--- Record set Enclosed Below ---

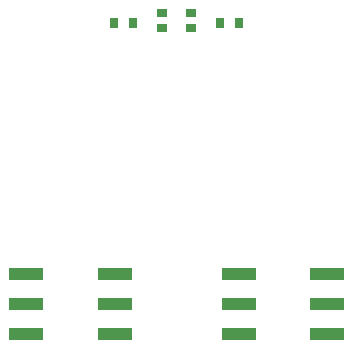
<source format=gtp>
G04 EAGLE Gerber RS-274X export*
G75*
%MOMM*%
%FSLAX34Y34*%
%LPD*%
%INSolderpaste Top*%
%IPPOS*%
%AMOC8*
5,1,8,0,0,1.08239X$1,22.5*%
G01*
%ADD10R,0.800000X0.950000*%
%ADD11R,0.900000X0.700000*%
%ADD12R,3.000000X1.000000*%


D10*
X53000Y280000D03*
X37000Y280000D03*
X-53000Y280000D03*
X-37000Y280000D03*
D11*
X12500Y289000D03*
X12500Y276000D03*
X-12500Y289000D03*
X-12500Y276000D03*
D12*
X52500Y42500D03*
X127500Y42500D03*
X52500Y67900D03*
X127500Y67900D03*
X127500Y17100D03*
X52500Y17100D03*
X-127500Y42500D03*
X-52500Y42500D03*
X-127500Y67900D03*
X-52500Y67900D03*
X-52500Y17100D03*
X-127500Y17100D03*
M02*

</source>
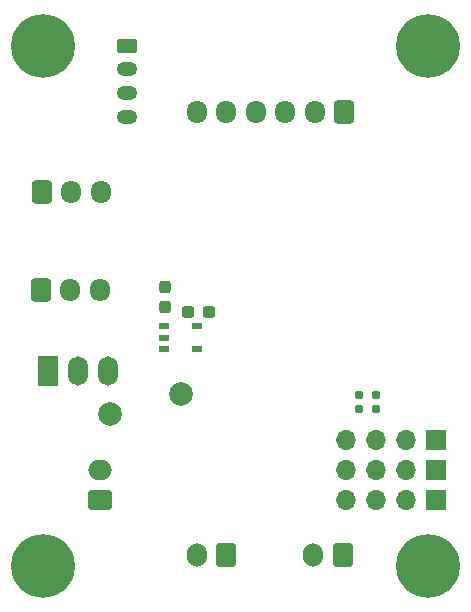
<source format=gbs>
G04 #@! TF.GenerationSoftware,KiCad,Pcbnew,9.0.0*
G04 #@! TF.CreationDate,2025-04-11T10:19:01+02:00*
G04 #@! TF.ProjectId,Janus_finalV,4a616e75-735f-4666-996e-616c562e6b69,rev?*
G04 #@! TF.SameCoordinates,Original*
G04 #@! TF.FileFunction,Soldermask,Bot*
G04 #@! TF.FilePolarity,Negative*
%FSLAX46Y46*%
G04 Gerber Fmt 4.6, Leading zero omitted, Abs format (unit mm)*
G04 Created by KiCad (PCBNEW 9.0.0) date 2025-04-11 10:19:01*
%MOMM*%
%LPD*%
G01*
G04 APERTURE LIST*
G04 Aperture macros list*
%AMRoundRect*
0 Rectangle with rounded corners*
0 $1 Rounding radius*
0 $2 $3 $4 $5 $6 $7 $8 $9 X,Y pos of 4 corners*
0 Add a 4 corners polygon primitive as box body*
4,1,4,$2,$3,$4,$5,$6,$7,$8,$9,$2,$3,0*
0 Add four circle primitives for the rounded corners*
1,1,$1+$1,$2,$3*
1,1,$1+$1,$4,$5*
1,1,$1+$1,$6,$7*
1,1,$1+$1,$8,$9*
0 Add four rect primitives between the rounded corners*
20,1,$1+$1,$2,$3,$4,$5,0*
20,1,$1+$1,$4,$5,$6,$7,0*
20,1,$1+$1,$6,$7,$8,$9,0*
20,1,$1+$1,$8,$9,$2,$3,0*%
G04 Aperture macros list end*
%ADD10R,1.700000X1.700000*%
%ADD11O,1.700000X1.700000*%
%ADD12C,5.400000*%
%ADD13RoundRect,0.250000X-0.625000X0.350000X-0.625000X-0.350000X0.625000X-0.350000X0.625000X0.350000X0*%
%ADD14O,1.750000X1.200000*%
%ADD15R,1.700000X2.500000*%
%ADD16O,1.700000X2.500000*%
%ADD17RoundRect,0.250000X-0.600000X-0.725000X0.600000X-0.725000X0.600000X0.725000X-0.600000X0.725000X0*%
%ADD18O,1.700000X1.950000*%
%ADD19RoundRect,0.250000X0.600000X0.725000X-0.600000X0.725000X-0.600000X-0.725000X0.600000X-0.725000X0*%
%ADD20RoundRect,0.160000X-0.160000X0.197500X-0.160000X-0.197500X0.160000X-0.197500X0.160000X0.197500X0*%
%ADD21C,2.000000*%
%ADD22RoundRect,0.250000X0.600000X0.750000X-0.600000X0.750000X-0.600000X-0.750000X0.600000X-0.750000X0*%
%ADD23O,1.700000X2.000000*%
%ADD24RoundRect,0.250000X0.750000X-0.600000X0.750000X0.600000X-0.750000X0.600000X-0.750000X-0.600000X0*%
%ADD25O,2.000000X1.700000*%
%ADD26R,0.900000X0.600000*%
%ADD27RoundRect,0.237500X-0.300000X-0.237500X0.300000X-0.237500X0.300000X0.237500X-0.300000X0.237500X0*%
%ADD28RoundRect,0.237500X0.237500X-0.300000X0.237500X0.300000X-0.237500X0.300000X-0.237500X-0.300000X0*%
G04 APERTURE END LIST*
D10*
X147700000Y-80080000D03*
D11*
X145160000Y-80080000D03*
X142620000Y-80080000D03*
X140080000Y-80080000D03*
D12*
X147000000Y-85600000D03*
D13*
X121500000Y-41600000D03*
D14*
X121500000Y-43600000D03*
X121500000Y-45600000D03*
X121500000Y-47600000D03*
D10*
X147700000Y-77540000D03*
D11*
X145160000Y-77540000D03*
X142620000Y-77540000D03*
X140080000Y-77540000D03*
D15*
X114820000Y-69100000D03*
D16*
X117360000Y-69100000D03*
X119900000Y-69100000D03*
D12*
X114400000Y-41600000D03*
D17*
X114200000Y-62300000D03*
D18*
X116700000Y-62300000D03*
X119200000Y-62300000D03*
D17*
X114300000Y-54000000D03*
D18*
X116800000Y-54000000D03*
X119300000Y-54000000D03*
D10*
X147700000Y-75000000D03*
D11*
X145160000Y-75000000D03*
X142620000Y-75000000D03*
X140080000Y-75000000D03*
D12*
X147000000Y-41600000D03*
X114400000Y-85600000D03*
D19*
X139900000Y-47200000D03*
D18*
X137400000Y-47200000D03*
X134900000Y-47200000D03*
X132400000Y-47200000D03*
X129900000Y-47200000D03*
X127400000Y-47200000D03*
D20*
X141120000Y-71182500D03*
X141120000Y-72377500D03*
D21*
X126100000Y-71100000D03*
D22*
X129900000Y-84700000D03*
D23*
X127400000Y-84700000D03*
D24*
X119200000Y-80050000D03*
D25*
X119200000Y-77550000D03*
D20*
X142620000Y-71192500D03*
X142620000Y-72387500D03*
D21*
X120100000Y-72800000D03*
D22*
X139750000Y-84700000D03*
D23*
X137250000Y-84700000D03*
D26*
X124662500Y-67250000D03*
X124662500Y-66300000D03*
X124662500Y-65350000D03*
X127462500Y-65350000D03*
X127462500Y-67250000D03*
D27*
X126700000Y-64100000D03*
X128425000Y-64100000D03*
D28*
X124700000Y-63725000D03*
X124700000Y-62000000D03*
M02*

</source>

--- End of Enclosed Record set ---

_Directions_
Your response must consist of the lines from the beginning of the data through the line containing "0 Add four rect", transcribed exactly, with no pictures.

_Solution for this exercise_
<source format=gtp>
G04 EAGLE Gerber RS-274X export*
G75*
%MOMM*%
%FSLAX34Y34*%
%LPD*%
%INSolderpaste Top*%
%IPPOS*%
%AMOC8*
5,1,8,0,0,1.08239X$1,22.5*%
G01*
%ADD10R,0.800000X0.950000*%
%ADD11R,0.900000X0.700000*%
%ADD12R,3.000000X1.000000*%


D10*
X53000Y280000D03*
X37000Y280000D03*
X-53000Y280000D03*
X-37000Y280000D03*
D11*
X12500Y289000D03*
X12500Y276000D03*
X-12500Y289000D03*
X-12500Y276000D03*
D12*
X52500Y42500D03*
X127500Y42500D03*
X52500Y67900D03*
X127500Y67900D03*
X127500Y17100D03*
X52500Y17100D03*
X-127500Y42500D03*
X-52500Y42500D03*
X-127500Y67900D03*
X-52500Y67900D03*
X-52500Y17100D03*
X-127500Y17100D03*
M02*

</source>
<source format=gbs>
G04 #@! TF.GenerationSoftware,KiCad,Pcbnew,9.0.0*
G04 #@! TF.CreationDate,2025-04-11T10:19:01+02:00*
G04 #@! TF.ProjectId,Janus_finalV,4a616e75-735f-4666-996e-616c562e6b69,rev?*
G04 #@! TF.SameCoordinates,Original*
G04 #@! TF.FileFunction,Soldermask,Bot*
G04 #@! TF.FilePolarity,Negative*
%FSLAX46Y46*%
G04 Gerber Fmt 4.6, Leading zero omitted, Abs format (unit mm)*
G04 Created by KiCad (PCBNEW 9.0.0) date 2025-04-11 10:19:01*
%MOMM*%
%LPD*%
G01*
G04 APERTURE LIST*
G04 Aperture macros list*
%AMRoundRect*
0 Rectangle with rounded corners*
0 $1 Rounding radius*
0 $2 $3 $4 $5 $6 $7 $8 $9 X,Y pos of 4 corners*
0 Add a 4 corners polygon primitive as box body*
4,1,4,$2,$3,$4,$5,$6,$7,$8,$9,$2,$3,0*
0 Add four circle primitives for the rounded corners*
1,1,$1+$1,$2,$3*
1,1,$1+$1,$4,$5*
1,1,$1+$1,$6,$7*
1,1,$1+$1,$8,$9*
0 Add four rect primitives between the rounded corners*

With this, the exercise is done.